Of course, if your organization provides health insurance to your employees, you are already offering a great benefit to help out. Recent studies are finding that employees with high health insurance deductibles are just as likely to have medical-related financial troubles as Americans who don’t have insurance at all. There is some financial food for thought.

I recognize there are large numbers of employees who truly need financial help due to unforeseen emergencies.
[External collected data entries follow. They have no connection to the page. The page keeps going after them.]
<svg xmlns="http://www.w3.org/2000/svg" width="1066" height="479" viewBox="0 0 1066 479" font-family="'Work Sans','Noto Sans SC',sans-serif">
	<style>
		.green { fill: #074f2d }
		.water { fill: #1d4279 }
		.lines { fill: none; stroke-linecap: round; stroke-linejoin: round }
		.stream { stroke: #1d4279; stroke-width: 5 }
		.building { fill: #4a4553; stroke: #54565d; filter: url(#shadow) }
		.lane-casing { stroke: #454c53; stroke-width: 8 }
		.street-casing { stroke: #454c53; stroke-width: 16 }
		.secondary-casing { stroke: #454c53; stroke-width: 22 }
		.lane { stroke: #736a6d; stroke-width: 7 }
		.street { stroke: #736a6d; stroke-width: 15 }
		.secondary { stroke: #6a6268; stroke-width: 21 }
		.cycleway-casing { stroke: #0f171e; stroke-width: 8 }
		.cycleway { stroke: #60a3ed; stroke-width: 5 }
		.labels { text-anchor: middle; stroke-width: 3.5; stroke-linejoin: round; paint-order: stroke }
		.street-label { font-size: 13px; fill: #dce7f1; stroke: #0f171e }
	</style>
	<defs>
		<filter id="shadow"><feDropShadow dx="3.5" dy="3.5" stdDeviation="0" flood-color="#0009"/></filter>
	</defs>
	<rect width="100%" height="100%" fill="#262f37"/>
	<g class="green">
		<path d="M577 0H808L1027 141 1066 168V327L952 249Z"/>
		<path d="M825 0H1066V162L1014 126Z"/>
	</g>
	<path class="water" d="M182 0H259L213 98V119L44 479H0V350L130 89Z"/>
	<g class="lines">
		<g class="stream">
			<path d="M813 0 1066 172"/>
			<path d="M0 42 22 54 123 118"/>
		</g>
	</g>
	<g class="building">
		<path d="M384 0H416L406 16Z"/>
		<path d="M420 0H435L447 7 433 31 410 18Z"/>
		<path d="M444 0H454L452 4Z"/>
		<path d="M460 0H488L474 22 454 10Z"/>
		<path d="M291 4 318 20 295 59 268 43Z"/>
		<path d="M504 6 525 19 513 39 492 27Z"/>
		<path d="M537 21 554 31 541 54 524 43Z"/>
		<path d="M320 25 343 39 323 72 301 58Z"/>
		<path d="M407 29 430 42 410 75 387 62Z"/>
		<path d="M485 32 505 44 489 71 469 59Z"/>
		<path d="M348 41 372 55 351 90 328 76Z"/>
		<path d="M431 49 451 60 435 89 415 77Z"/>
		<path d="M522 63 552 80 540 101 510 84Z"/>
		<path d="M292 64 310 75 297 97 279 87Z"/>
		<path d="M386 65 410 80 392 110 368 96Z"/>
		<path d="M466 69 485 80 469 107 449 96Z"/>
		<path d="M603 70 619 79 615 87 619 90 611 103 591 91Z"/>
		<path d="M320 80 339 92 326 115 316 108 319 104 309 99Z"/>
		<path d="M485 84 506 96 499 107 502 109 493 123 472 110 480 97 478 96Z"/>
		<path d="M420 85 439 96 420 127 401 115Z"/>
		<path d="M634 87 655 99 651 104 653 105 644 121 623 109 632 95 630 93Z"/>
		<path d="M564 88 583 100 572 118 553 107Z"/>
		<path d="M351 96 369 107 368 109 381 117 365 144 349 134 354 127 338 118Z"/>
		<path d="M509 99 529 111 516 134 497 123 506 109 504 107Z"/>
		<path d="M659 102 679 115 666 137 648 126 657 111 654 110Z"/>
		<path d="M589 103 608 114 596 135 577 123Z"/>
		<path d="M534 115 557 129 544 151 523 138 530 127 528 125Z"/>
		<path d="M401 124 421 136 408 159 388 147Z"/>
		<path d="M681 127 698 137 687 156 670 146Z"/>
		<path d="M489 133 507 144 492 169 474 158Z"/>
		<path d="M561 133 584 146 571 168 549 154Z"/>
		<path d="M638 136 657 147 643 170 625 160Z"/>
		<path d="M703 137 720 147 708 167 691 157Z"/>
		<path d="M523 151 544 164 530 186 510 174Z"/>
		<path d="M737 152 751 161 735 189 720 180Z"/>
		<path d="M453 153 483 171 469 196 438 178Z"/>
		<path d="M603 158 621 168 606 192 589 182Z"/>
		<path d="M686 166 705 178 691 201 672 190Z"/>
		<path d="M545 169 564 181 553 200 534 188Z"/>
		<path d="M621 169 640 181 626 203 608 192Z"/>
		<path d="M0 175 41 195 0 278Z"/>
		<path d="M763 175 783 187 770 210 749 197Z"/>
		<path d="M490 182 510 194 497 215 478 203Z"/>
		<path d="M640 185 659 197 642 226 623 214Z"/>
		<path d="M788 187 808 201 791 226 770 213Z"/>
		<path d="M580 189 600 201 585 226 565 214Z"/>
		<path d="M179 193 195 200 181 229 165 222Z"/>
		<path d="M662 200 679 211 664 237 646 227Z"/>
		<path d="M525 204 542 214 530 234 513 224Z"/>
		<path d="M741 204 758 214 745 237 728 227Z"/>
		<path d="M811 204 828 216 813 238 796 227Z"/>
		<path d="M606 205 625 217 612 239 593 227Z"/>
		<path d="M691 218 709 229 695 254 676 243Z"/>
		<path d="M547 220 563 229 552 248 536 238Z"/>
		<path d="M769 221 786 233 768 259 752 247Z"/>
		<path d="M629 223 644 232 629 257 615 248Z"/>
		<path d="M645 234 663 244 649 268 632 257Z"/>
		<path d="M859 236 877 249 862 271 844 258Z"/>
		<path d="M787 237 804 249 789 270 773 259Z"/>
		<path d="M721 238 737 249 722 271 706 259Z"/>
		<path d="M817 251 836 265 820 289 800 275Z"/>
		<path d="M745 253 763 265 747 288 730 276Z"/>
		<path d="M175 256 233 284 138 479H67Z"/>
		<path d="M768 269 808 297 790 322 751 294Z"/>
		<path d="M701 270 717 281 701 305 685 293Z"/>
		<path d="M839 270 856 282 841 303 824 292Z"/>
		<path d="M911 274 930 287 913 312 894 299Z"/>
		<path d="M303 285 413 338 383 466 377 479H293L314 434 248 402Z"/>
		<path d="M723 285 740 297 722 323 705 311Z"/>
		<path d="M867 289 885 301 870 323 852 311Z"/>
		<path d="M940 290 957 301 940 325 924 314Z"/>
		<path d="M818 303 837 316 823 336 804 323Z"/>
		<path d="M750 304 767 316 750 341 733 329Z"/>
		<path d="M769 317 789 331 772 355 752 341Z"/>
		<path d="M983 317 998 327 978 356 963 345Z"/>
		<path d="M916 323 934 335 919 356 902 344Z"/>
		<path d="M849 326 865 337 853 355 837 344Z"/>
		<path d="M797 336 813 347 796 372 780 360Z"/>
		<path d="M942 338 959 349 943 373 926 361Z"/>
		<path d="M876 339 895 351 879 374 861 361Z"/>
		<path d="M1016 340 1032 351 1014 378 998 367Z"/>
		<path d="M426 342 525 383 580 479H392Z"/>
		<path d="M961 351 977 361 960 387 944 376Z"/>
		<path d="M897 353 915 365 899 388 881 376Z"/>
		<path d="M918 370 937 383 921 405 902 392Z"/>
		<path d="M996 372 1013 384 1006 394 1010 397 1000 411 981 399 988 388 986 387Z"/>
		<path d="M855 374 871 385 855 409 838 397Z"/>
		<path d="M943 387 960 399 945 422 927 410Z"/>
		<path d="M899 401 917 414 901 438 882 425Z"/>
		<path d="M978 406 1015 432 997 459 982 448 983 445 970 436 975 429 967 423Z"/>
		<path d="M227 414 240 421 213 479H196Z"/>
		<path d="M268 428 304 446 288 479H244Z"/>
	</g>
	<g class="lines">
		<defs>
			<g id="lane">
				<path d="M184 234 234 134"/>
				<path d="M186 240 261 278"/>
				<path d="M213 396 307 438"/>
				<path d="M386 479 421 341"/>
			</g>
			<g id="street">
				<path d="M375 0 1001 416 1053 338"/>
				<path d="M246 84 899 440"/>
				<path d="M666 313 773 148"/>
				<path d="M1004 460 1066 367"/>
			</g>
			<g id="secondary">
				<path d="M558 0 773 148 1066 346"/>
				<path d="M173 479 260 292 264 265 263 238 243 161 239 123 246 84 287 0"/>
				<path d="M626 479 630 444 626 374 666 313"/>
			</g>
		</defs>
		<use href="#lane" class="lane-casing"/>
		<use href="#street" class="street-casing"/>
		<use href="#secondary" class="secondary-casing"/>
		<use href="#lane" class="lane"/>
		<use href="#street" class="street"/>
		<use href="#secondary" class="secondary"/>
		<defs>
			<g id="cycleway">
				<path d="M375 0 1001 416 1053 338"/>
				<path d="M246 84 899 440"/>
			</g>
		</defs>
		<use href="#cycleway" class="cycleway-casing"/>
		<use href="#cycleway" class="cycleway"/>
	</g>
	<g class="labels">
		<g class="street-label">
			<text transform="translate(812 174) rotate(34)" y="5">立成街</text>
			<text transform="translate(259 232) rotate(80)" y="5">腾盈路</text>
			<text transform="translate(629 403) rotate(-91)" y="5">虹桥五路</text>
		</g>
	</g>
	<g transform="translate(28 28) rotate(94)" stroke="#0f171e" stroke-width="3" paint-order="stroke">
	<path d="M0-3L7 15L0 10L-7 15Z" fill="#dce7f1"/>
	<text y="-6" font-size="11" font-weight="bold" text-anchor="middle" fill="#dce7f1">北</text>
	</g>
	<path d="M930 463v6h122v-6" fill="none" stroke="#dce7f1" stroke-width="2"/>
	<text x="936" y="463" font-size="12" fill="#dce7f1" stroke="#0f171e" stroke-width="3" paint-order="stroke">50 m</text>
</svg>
Getting through an unexpected illness or injury, an accident or even the loss of a family member might require your financial assistance as their employer.

The reality, though, is that there are many Americans would rather go into debt, receive some sort of government assistance, or even ask their employer for a pay advance rather than change their lifestyle choices, regardless of how high or how low their income appears to be. Evidence? Try to harmonize these two conflicting statistics:

More than 50% of American schoolchildren receive taxpayer-subsidized free or reduced lunches due to low household income

Yet, more than 75% of American households still pay for cable or satellite television services

This is just a one-way indication of our financial priorities issues in our country. We all have financial challenges and tend to justify spending on what others might not consider a priority.


We could all use a financial realignment from time to time.

Regardless of how or why your employees might get into financial troubles in the future, your goal should be to help prepare them as much as possible. Troubles will happen. That is life. It just does not have to be YOUR life every time it happens to your employees. Find a financial wellness program that offers practical, everyday money counseling and tools for budgeting, getting out of debt, building (or rebuilding) credit, and figuring out how to reduce poor spending behaviors.

After all, caring for your employees and making sure they thrive actually should be part of your job description as their leader.